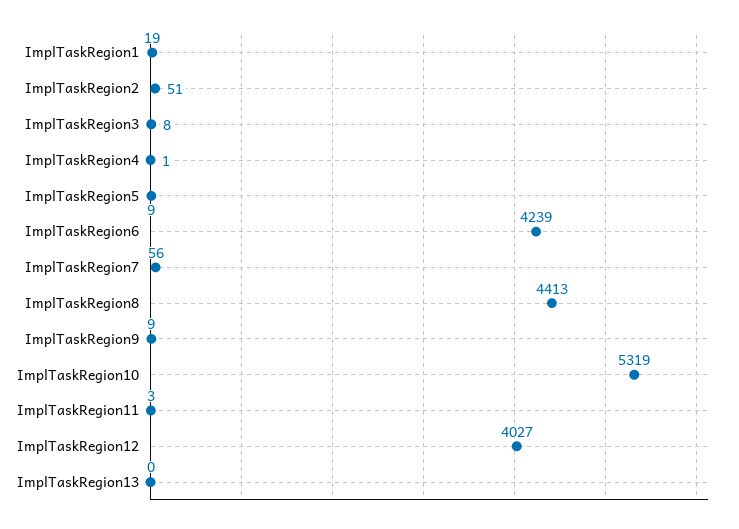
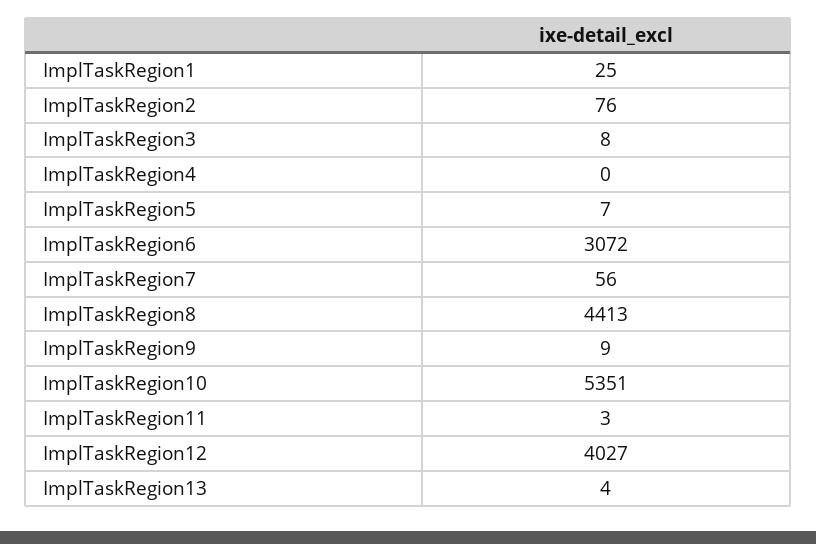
  {
-   "ImplTaskRegion1": 19,
+   "ImplTaskRegion1": 25,
-   "ImplTaskRegion2": 51,
+   "ImplTaskRegion2": 76,
    "ImplTaskRegion3": 8,
-   "ImplTaskRegion4": 1,
+   "ImplTaskRegion4": 0,
-   "ImplTaskRegion5": 9,
+   "ImplTaskRegion5": 7,
-   "ImplTaskRegion6": 4239,
+   "ImplTaskRegion6": 3072,
    "ImplTaskRegion7": 56,
    "ImplTaskRegion8": 4413,
    "ImplTaskRegion9": 9,
-   "ImplTaskRegion10": 5319,
+   "ImplTaskRegion10": 5351,
    "ImplTaskRegion11": 3,
    "ImplTaskRegion12": 4027,
-   "ImplTaskRegion13": 0
+   "ImplTaskRegion13": 4
  }

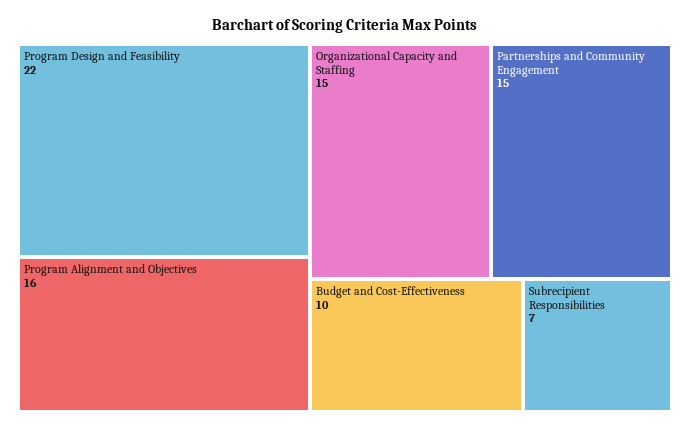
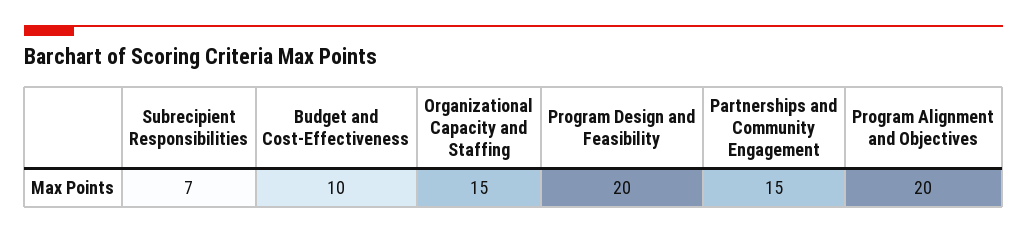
  {
-   "Program Design and Feasibility": 22,
+   "Program Design and Feasibility": 20,
-   "Program Alignment and Objectives": 16,
+   "Program Alignment and Objectives": 20,
    "Organizational Capacity and Staffing": 15,
    "Partnerships and Community Engagement": 15,
    "Budget and Cost-Effectiveness": 10,
    "Subrecipient Responsibilities": 7
  }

* **Problem description**
Reproduce all of the data exactly, omitting each picture it holds.

* **Written response**
  {
-   "ImplTaskRegion1": 19,
+   "ImplTaskRegion1": 25,
-   "ImplTaskRegion2": 51,
+   "ImplTaskRegion2": 76,
    "ImplTaskRegion3": 8,
-   "ImplTaskRegion4": 1,
+   "ImplTaskRegion4": 0,
-   "ImplTaskRegion5": 9,
+   "ImplTaskRegion5": 7,
-   "ImplTaskRegion6": 4239,
+   "ImplTaskRegion6": 3072,
    "ImplTaskRegion7": 56,
    "ImplTaskRegion8": 4413,
    "ImplTaskRegion9": 9,
-   "ImplTaskRegion10": 5319,
+   "ImplTaskRegion10": 5351,
    "ImplTaskRegion11": 3,
    "ImplTaskRegion12": 4027,
-   "ImplTaskRegion13": 0
+   "ImplTaskRegion13": 4
  }

  {
-   "Program Design and Feasibility": 22,
+   "Program Design and Feasibility": 20,
-   "Program Alignment and Objectives": 16,
+   "Program Alignment and Objectives": 20,
    "Organizational Capacity and Staffing": 15,
    "Partnerships and Community Engagement": 15,
    "Budget and Cost-Effectiveness": 10,
    "Subrecipient Responsibilities": 7
  }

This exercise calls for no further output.